=== DOCUMENT SECTION ===
Sunday Reads: Honestly, and I am being honest here…Posted: February 5, 2012
Perhaps I should word that a bit differently…Ron Paul is a jackass…if you prefer.
Hell, ass is used in the bible so the fundies shouldn’t have a problem with it.
And honestly, I don’t care if they do have a problem with it.Vodpod videos no longer available.
I am not sure Ron Paul, and the rest of the PLUBs for that matter, are fully aware of just how ridiculous their argument about “abortion lovin’…full term, nine pound baby killers” sounds to a rational person. I’ve written my reaction to this below…but first, here are some thoughts on his “honest rape” statement from those around the blogosphere.
Just what is a dishonest rape?
I don’t understand this notion that women who support reproductive freedom, choice (and it is my body dammit), translates into “liking abortion,” as if needing an abortion is a desirable, even enjoyable situation.
And also as well, from GottaLaff:
Is this what you call “small government”? Because, call me crazy, but your government intrusion into women’s reproductive rights isn’t exactly hands-off.
Misogyny is never pretty.
===
**PROBLEM REQUIREMENTS:**
Answer these questions about the blog post above:
1. On what date was the post published?
2. Which statement by Ron Paul does the writer gather reactions to from around the blogosphere?
3. From whom is the quote that asks whether government intrusion into women's reproductive rights is "small government"?
=== EXERCISE DATA ===
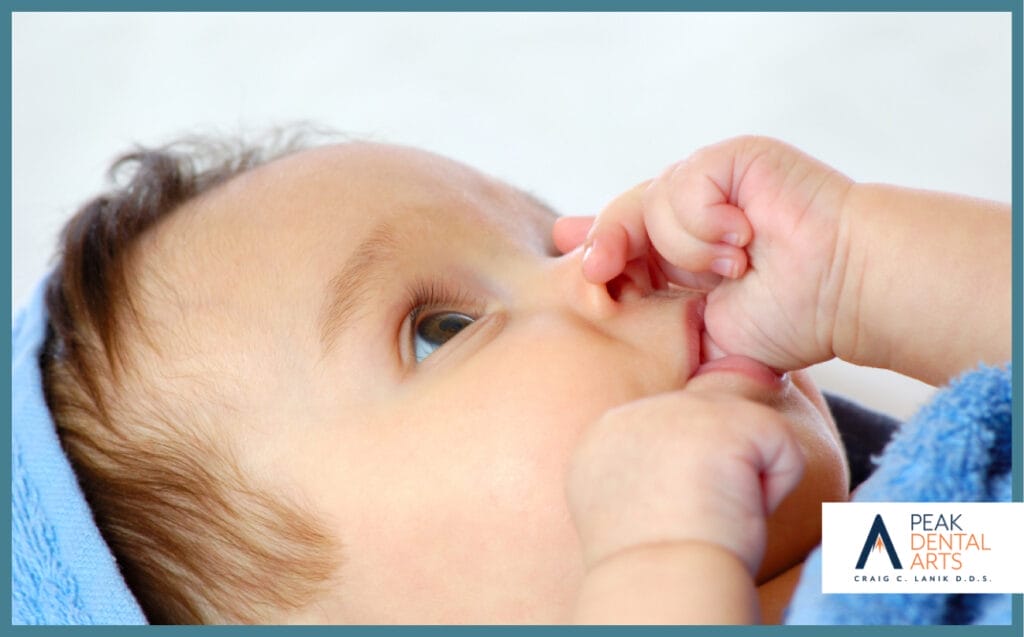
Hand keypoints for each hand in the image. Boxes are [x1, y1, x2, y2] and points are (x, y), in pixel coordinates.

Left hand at [554, 136, 853, 371]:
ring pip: (649, 204)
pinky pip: (682, 185)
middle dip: (606, 244)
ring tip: (737, 267)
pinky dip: (706, 222)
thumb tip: (616, 322)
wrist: (843, 294)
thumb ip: (655, 329)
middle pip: (621, 216)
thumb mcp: (702, 335)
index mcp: (683, 253)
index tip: (576, 264)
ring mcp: (712, 183)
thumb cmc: (788, 321)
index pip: (621, 240)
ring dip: (689, 249)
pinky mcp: (732, 158)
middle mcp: (694, 214)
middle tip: (600, 273)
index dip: (595, 246)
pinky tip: (745, 238)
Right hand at [566, 389, 804, 576]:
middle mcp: (635, 412)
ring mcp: (678, 409)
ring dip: (743, 483)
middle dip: (716, 476)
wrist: (657, 586)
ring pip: (746, 434)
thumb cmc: (652, 572)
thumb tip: (699, 456)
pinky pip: (781, 444)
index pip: (675, 436)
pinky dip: (776, 489)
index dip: (688, 483)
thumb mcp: (631, 506)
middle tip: (690, 523)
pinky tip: (735, 511)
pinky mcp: (724, 418)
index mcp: (604, 437)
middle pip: (711, 427)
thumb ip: (651, 467)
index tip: (668, 525)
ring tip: (710, 518)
===
**ANSWER:**
1. February 5, 2012
2. His "honest rape" statement
3. GottaLaff